Politique des petits pas
Mario El-Khoury a tout de même sa petite idée. Phase une: se préoccuper du produit fini. Il cite en exemple Digi Sens, la PME fribourgeoise et son système de gestion des stocks qui passe commande lorsque ceux-ci se vident. «Pour ne pas perdre de parts de marché, il faut faire en sorte que ses produits soient compatibles avec les besoins de ses clients qui, eux, sont peut-être déjà plus avancés dans la numérisation.»
Phase 2: réfléchir à la pertinence de numériser telle ou telle partie de la chaîne de valeur, précise encore le directeur du CSEM. La traçabilité, la gestion des pannes sur les machines, le contrôle qualité, la distribution? A chacun son calendrier.
Mario El-Khoury, comme le spécialiste de Swisscom, en est convaincu: «Il serait aberrant de conseiller à une PME d’investir massivement pour transformer toute sa chaîne d’un seul coup».
La politique des petits pas, donc. Le patron du CSEM ne pense pas qu’un masterplan étatique soit la bonne solution. Trop lent, pas assez flexible.
Le modèle décentralisé, aiguillé par les associations faîtières de l’industrie comme Swissmem par exemple, lui semble adéquat. «La Suisse a toujours su se montrer innovante. Elle a certes raté quelques virages, mais elle est agile, elle sait s’adapter. La preuve avec le franc fort.»

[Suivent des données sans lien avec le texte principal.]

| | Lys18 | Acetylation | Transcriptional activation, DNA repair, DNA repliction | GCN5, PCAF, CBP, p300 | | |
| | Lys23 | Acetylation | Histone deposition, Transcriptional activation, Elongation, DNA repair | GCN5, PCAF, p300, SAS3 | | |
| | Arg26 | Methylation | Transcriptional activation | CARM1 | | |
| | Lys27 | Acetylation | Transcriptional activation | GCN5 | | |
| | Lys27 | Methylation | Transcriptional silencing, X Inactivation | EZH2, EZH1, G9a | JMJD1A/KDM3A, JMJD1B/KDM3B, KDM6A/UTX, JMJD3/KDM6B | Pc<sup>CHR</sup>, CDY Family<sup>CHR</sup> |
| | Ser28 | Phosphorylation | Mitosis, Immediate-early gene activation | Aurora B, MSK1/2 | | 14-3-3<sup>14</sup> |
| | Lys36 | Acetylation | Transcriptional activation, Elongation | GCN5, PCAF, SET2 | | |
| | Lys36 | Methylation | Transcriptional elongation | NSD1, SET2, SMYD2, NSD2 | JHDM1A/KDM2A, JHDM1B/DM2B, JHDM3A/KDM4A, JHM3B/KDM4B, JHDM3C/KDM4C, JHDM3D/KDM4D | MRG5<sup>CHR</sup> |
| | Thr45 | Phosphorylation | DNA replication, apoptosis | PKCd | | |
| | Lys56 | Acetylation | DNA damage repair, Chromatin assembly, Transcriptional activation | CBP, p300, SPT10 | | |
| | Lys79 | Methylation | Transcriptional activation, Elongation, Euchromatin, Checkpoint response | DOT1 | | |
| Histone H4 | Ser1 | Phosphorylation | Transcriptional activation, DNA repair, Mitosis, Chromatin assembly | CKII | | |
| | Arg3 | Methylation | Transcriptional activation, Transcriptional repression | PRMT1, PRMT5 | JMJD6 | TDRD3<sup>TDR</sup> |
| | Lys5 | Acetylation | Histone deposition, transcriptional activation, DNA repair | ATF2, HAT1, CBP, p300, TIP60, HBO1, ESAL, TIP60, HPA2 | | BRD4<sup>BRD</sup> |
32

Mario El-Khoury prêche aussi pour sa paroisse. «Il faut intensifier la sensibilisation et les investissements. A défaut d’une politique interventionniste, des moyens supplémentaires pour la recherche sont nécessaires. Les institutions comme le CSEM, les EPF, les HES ou les universités sont les interlocuteurs idéals pour progresser dans les domaines comme celui des data.»
Les data. Un autre vaste programme. «Les données, c’est le cœur du sujet, conclut le directeur du CSEM.

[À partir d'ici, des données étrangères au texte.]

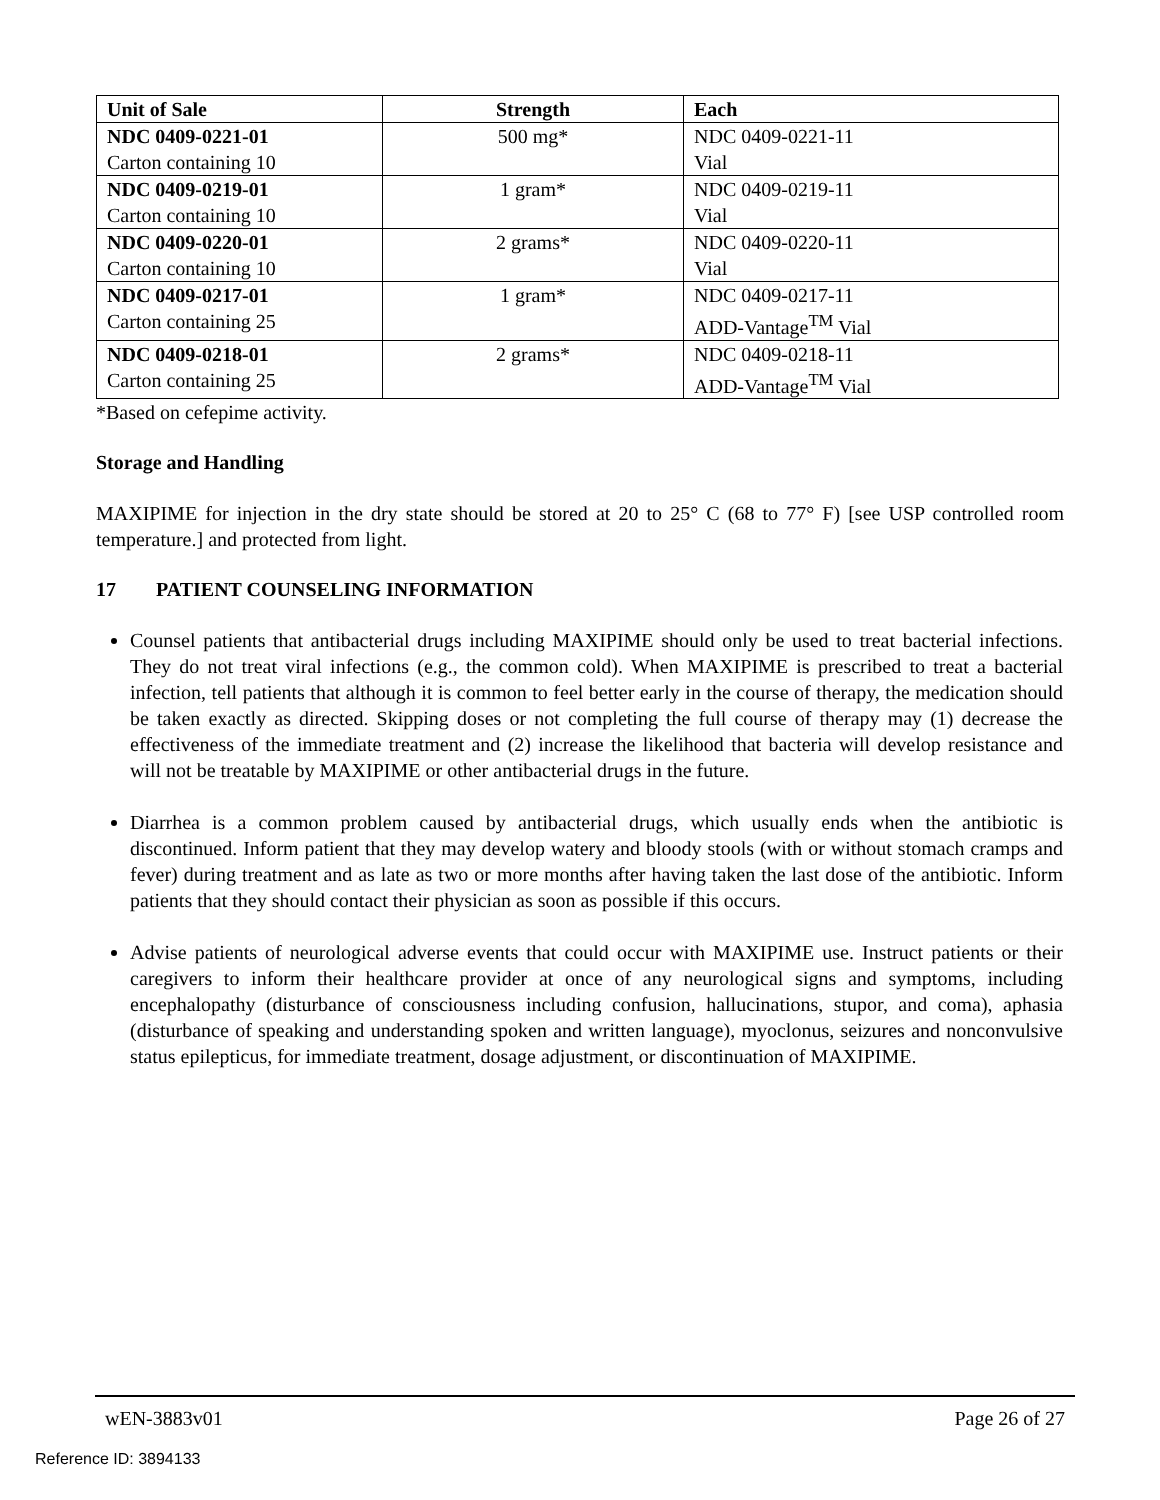| Unit of Sale | Strength | Each |
| --- | --- | --- |
| NDC 0409-0221-01 Carton containing 10 | 500 mg* | NDC 0409-0221-11 Vial |
| NDC 0409-0219-01 Carton containing 10 | 1 gram* | NDC 0409-0219-11 Vial |
| NDC 0409-0220-01 Carton containing 10 | 2 grams* | NDC 0409-0220-11 Vial |
| NDC 0409-0217-01 Carton containing 25 | 1 gram* | NDC 0409-0217-11 ADD-Vantage<sup>TM</sup> Vial |
| NDC 0409-0218-01 Carton containing 25 | 2 grams* | NDC 0409-0218-11 ADD-Vantage<sup>TM</sup> Vial |
*Based on cefepime activity.
Storage and Handling
MAXIPIME for injection in the dry state should be stored at 20 to 25° C (68 to 77° F) [see USP controlled room temperature.] and protected from light.
17 PATIENT COUNSELING INFORMATION
Counsel patients that antibacterial drugs including MAXIPIME should only be used to treat bacterial infections. They do not treat viral infections (e.g., the common cold). When MAXIPIME is prescribed to treat a bacterial infection, tell patients that although it is common to feel better early in the course of therapy, the medication should be taken exactly as directed. Skipping doses or not completing the full course of therapy may (1) decrease the effectiveness of the immediate treatment and (2) increase the likelihood that bacteria will develop resistance and will not be treatable by MAXIPIME or other antibacterial drugs in the future.
Diarrhea is a common problem caused by antibacterial drugs, which usually ends when the antibiotic is discontinued. Inform patient that they may develop watery and bloody stools (with or without stomach cramps and fever) during treatment and as late as two or more months after having taken the last dose of the antibiotic. Inform patients that they should contact their physician as soon as possible if this occurs.
Advise patients of neurological adverse events that could occur with MAXIPIME use. Instruct patients or their caregivers to inform their healthcare provider at once of any neurological signs and symptoms, including encephalopathy (disturbance of consciousness including confusion, hallucinations, stupor, and coma), aphasia (disturbance of speaking and understanding spoken and written language), myoclonus, seizures and nonconvulsive status epilepticus, for immediate treatment, dosage adjustment, or discontinuation of MAXIPIME.
wEN-3883v01 Page 26 of 27
Reference ID: 3894133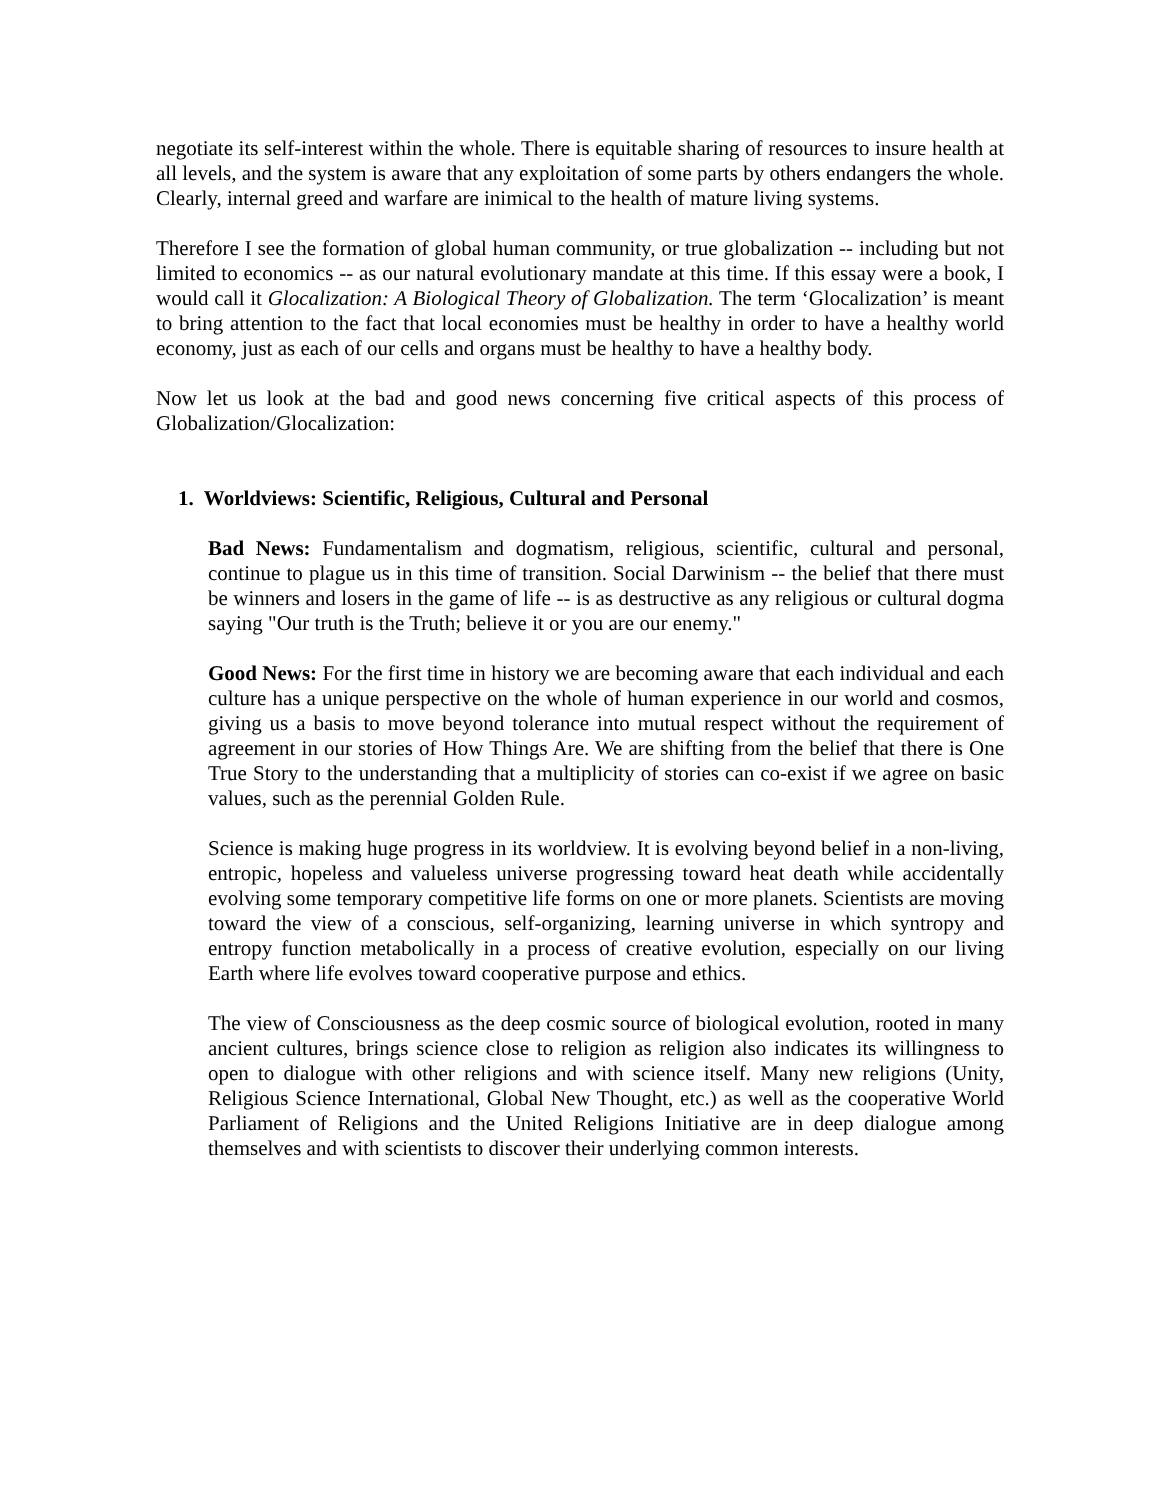negotiate its self-interest within the whole. There is equitable sharing of resources to insure health at all levels, and the system is aware that any exploitation of some parts by others endangers the whole. Clearly, internal greed and warfare are inimical to the health of mature living systems.
Therefore I see the formation of global human community, or true globalization -- including but not limited to economics -- as our natural evolutionary mandate at this time. If this essay were a book, I would call it Glocalization: A Biological Theory of Globalization. The term ‘Glocalization’ is meant to bring attention to the fact that local economies must be healthy in order to have a healthy world economy, just as each of our cells and organs must be healthy to have a healthy body.
Now let us look at the bad and good news concerning five critical aspects of this process of Globalization/Glocalization:
1. Worldviews: Scientific, Religious, Cultural and Personal
Bad News: Fundamentalism and dogmatism, religious, scientific, cultural and personal, continue to plague us in this time of transition. Social Darwinism -- the belief that there must be winners and losers in the game of life -- is as destructive as any religious or cultural dogma saying "Our truth is the Truth; believe it or you are our enemy."
Good News: For the first time in history we are becoming aware that each individual and each culture has a unique perspective on the whole of human experience in our world and cosmos, giving us a basis to move beyond tolerance into mutual respect without the requirement of agreement in our stories of How Things Are. We are shifting from the belief that there is One True Story to the understanding that a multiplicity of stories can co-exist if we agree on basic values, such as the perennial Golden Rule.
Science is making huge progress in its worldview. It is evolving beyond belief in a non-living, entropic, hopeless and valueless universe progressing toward heat death while accidentally evolving some temporary competitive life forms on one or more planets. Scientists are moving toward the view of a conscious, self-organizing, learning universe in which syntropy and entropy function metabolically in a process of creative evolution, especially on our living Earth where life evolves toward cooperative purpose and ethics.
The view of Consciousness as the deep cosmic source of biological evolution, rooted in many ancient cultures, brings science close to religion as religion also indicates its willingness to open to dialogue with other religions and with science itself. Many new religions (Unity, Religious Science International, Global New Thought, etc.) as well as the cooperative World Parliament of Religions and the United Religions Initiative are in deep dialogue among themselves and with scientists to discover their underlying common interests.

Et c’est ici que la Suisse a peut-être un peu de retard.» Selon leur profil, les entreprises sont parfois peu familières du traitement de données, confirme Nicolas Fulpius, de Swisscom. «Certaines en ont déjà accumulé, mais ne savent pas comment les utiliser.» Il est alors impératif, souligne le chief digital officer, de s’en soucier dès que la collecte débute.
Car la masse de données désormais accessible ouvre la voie à plusieurs champs de développement. D’abord, elle peut servir à améliorer les processus internes des entreprises. Donc, à améliorer leur efficacité, notamment via le développement du deep learning. Cette méthode est exploitée par les machines pour apprendre et s’améliorer. Ses déclinaisons les plus connues sont les logiciels de reconnaissance vocale Siri ou Google Now. Mais les machines de Feller et les ascenseurs de Schindler sont eux aussi en train d’accumuler de l’expérience grâce aux données récoltées.

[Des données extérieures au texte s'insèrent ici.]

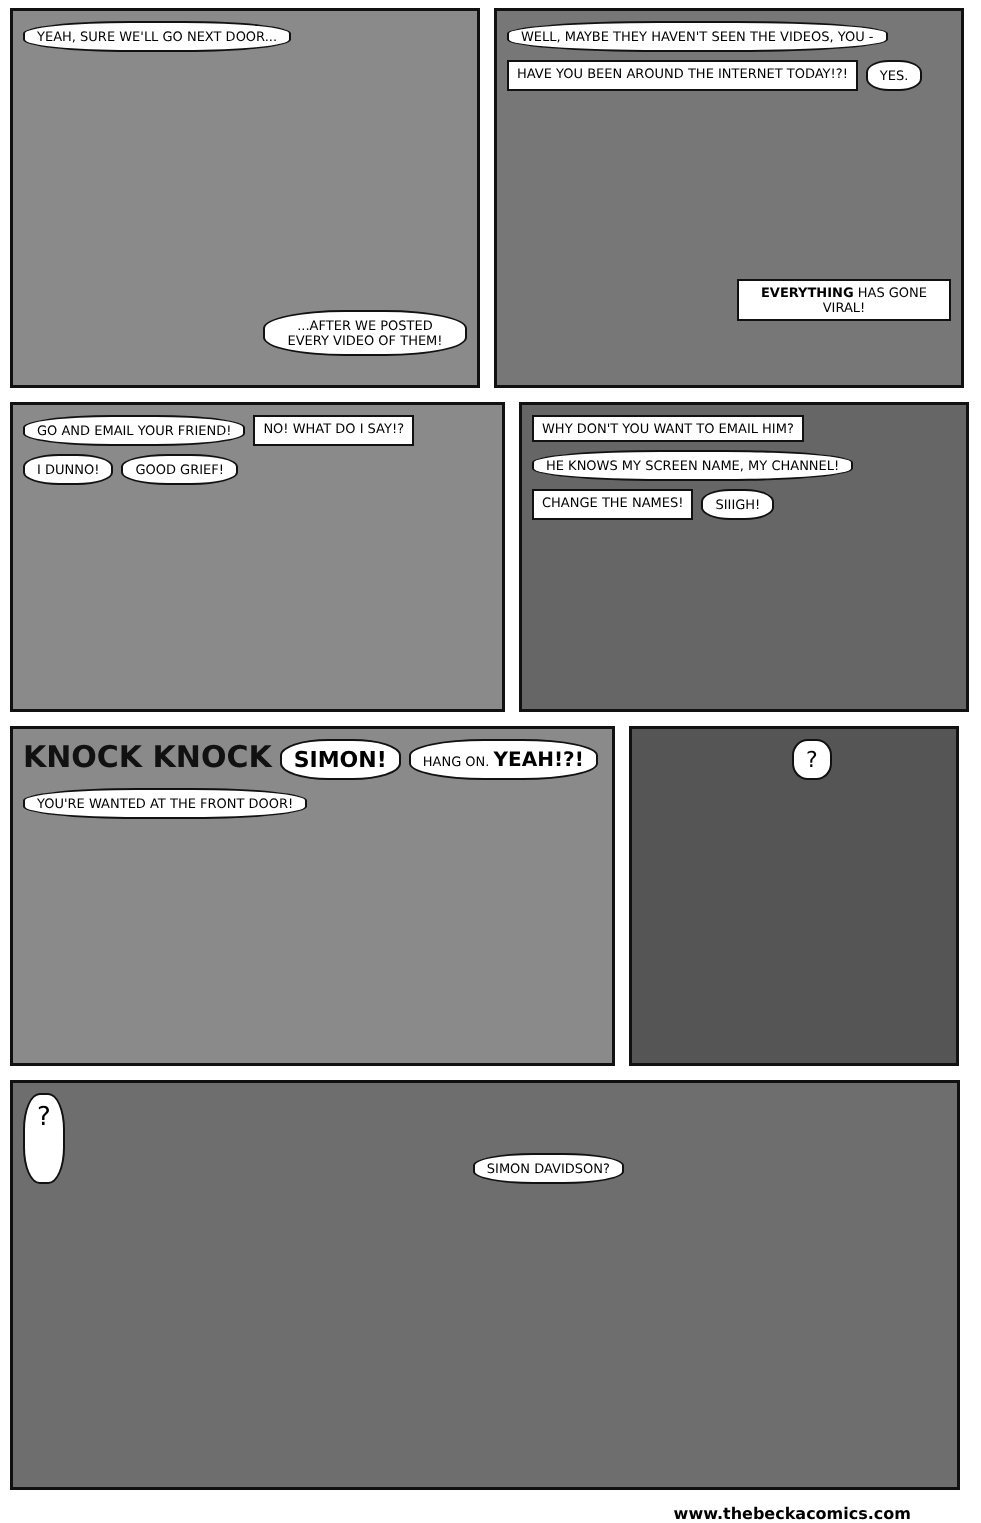YEAH, SURE WE'LL GO NEXT DOOR......AFTER WE POSTED EVERY VIDEO OF THEM!
WELL, MAYBE THEY HAVEN'T SEEN THE VIDEOS, YOU - HAVE YOU BEEN AROUND THE INTERNET TODAY!?! YES. EVERYTHING HAS GONE VIRAL!
GO AND EMAIL YOUR FRIEND! NO! WHAT DO I SAY!? I DUNNO! GOOD GRIEF!
WHY DON'T YOU WANT TO EMAIL HIM? HE KNOWS MY SCREEN NAME, MY CHANNEL! CHANGE THE NAMES! SIIIGH!
KNOCK KNOCK SIMON! HANG ON. YEAH!?! YOU'RE WANTED AT THE FRONT DOOR!
?
? SIMON DAVIDSON?
www.thebeckacomics.com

Pour convaincre définitivement les entreprises de s’intéresser aux données qu’elles récoltent, Mario El-Khoury et Nicolas Fulpius disposent encore d’arguments: le big data peut aussi servir à développer de nouveaux modèles d’affaires. Et il n’est pas forcément nécessaire de recourir à l’intelligence artificielle. «Toute l’économie de partage, quand les clients paient en fonction de l’utilisation d’un service ou d’un produit, n’existerait pas sans l’analyse de données», insiste l’expert de Swisscom. Dans une certaine mesure, Airbnb ou Mobility, c’est déjà l’industrie 4.0.